Here’s a tall tale about stealing Celebration Park | Livingston

And so it goes, with this satire of a column, our present-day reality will forever be conspiracy-muddled when those who know better choose not to know.

Mayor!” — the chief of staff shouts as she runs into his office — “I just saw several postings on Facebook that said that Celebration Park has been stolen!”

“What?” shouts the mayor. “What kind of idiots do we have in this town?”

His chief of staff quickly reminds the mayor to not refer to potential voters as idiots. Our next election may be close, and we need every vote, even if some of the voters have lame ideas. Contemplating what to do, both individuals start vigorously scrolling on their phones looking for a thread of logic about how people came to believe the park had been stolen.

Finding none, they looked at each other and asked, “What does a stolen park look like?” Based on what they were reading online, Celebration Park was now a giant hole in the ground, and the posts kept saying the city was fooling everyone by setting up an elaborate holographic representation of the park. Another meme on Facebook was saying, “Don’t be fooled, it may look real but it is not.”

In the replies, comments were made explaining how to tell it is a doctored image covering up a hole in the ground. Another reply stated, “They had been to the park and when you walk on the grass it has a funny spongy feeling of not being solid.”

Another meme popped into the mayor’s screen stating, “The city secretly sold the park to balance the budget.” The mayor said, “This is crazy. Who would start such a rumor, and why would people believe this nonsense?”

The mayor and his chief of staff had read enough. They said to each other, “Let’s go see what all the fuss is about.” As they arrived at the park they saw the park, but they also saw hundreds of people testing the grass to see if it was real, and from the crowd, they kept hearing people say, “It does not feel real,” “Something is wrong,” “That dad-gum mayor of ours must have sold our park just like they reported on Facebook.”

News trucks were pulling up, leveling their vehicles, and raising their satellite dishes. These nutty social media posts were attracting major media attention. Man-in-the-street interviews were taking place and the media was hard at work establishing the facts about the missing park and the unique hologram that was masquerading as a park and why what they were walking on somehow did not feel quite right. Not one person being interviewed had any facts or credibility, but they shared conspiracy-laden speculation with authority.

The media all of a sudden made a beeline to the person who had shown up in a big truck draped in flags. He walked over to the media microphones with a grifter’s smile and shouted to the media: “Our park has been stolen and it is the devil’s work and done with the knowledge of our quick money-seeking mayor. The election is coming and you need a mayor who will not let your park be stolen.”

This was quickly getting out of hand. The media kept their focus on what the man with the grifter’s smile was saying — after all, he was entertaining. The media moguls chose to drool about the ratings they were gaining. Ratings mean advertising dollars, better share prices, and reporting a missing park was nothing but fun — in a junior-high-prankster sort of way.

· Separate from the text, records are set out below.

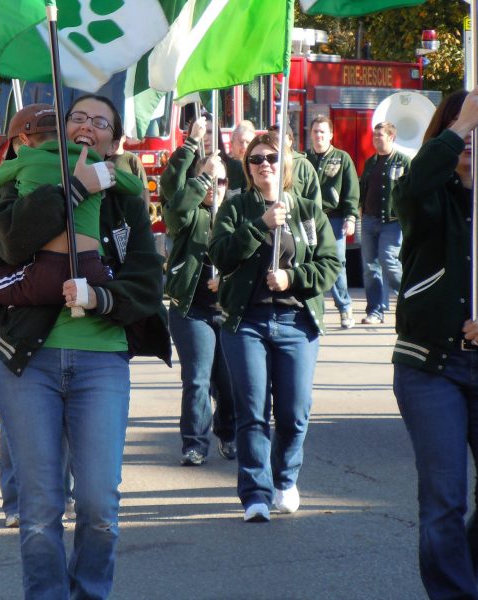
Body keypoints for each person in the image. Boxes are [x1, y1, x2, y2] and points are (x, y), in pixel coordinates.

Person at [0, 94, 170, 598]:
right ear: (59, 132)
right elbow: (10, 247)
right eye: (77, 117)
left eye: (100, 122)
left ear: (114, 139)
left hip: (101, 363)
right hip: (29, 363)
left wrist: (103, 298)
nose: (87, 126)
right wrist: (72, 190)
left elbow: (146, 282)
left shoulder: (127, 198)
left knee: (100, 507)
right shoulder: (25, 180)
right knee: (39, 511)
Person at [0, 103, 143, 398]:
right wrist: (105, 173)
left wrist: (21, 177)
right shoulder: (94, 162)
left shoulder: (24, 160)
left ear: (22, 141)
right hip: (93, 270)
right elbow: (134, 186)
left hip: (42, 274)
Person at [391, 87, 478, 600]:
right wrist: (457, 127)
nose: (471, 134)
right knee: (444, 500)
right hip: (430, 367)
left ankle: (460, 582)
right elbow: (408, 194)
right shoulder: (429, 195)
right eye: (459, 125)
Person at [209, 131, 339, 523]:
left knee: (295, 411)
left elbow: (331, 264)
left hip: (296, 322)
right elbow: (220, 257)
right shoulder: (235, 207)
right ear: (247, 169)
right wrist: (259, 226)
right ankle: (255, 493)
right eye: (255, 159)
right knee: (251, 411)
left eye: (271, 158)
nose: (264, 164)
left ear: (285, 165)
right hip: (246, 321)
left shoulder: (306, 209)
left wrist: (293, 278)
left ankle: (285, 478)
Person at [159, 115, 237, 466]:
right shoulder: (188, 214)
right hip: (191, 309)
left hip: (229, 310)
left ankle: (230, 434)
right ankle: (194, 443)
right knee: (198, 379)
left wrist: (229, 281)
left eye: (218, 181)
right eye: (206, 180)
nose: (212, 187)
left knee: (230, 381)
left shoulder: (237, 212)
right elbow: (174, 201)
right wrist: (193, 148)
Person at [306, 116, 361, 329]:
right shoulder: (304, 159)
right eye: (315, 132)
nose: (318, 136)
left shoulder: (342, 158)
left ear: (330, 135)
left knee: (337, 264)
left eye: (322, 132)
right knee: (309, 262)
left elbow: (351, 190)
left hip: (335, 219)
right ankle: (313, 310)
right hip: (310, 220)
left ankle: (345, 308)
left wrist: (350, 217)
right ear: (310, 134)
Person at [359, 121, 410, 324]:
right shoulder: (370, 162)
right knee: (370, 267)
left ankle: (408, 299)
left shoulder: (403, 161)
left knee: (388, 260)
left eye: (380, 135)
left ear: (391, 137)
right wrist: (360, 209)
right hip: (370, 220)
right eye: (375, 135)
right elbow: (363, 187)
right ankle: (375, 311)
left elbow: (412, 190)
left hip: (393, 221)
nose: (376, 138)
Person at [269, 123, 322, 209]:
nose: (277, 142)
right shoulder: (263, 163)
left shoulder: (303, 165)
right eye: (273, 139)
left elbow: (315, 201)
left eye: (281, 138)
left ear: (290, 141)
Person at [113, 135, 151, 207]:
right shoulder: (102, 158)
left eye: (118, 137)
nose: (115, 141)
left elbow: (144, 188)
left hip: (130, 209)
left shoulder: (132, 159)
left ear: (124, 138)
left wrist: (145, 213)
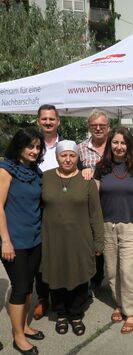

The moguls did not care about the damage being done by not reporting the fact that the park was still there. They had been investing for years in duping their target audience into being strident lower-caliber thinkers. Fear was their tool and the opinions sounded plausible backed by talking heads with law degrees, Ph.D.’s, or no education at all, who spoke in rhetorical riddles that defied common sense. They knew how to make falsehoods sound like truth and truth sound like lies.

Those present, who shared the grifter man’s point of view, slowly turned their attention to the mayor and started accusing him of misconduct and asking him to prove that the park had not been moved. The mayor said to the crowd at hand, “We are being had by nonsense being spoken to benefit illusions of grandeur by a man who needs you to conclude that our park has been stolen. The city may need revenue, but the logic is not there for a park to be stolen or sold.”

“There are no alien forces at work from outer space capable of duping our town, but we are capable of duping ourselves when we choose not to believe facts and what is real. The park still exists, even if you choose to continue in your delusion, but I as mayor assure you that the park in front of you is not an illusion.”

“When traditional media sources and social media influencers get caught up in playing the ‘sort out the facts from fiction game,’ we lose perspective of why misinformation is manipulating our thinking as a way of achieving someone’s potentially nefarious objective. Politics, thinking, ideas, common sense, and ethics get lost when we believe established facts are not real.”

“Our town has many challenges and finding common ground based on facts and ideas that can be shared and debated with openness and integrity is essential. We must put the grifter’s conspiratorial beliefs back in the ‘bad-idea’ alternate-reality-box. The media should be ashamed for not being able to disclaim and be the voice of integrity while establishing facts objectively.”

The crowd continued shouting, “Bring back our park.” The media’s cameras kept recording, and the talking heads kept talking as though the illusion of conspiracy was real, and the ratings increased their vanity while challenging honest people’s sanity. And so it goes, with this satire of a column, our present-day reality will forever be conspiracy-muddled when those who know better choose not to know — and believe it or not, our park is still real.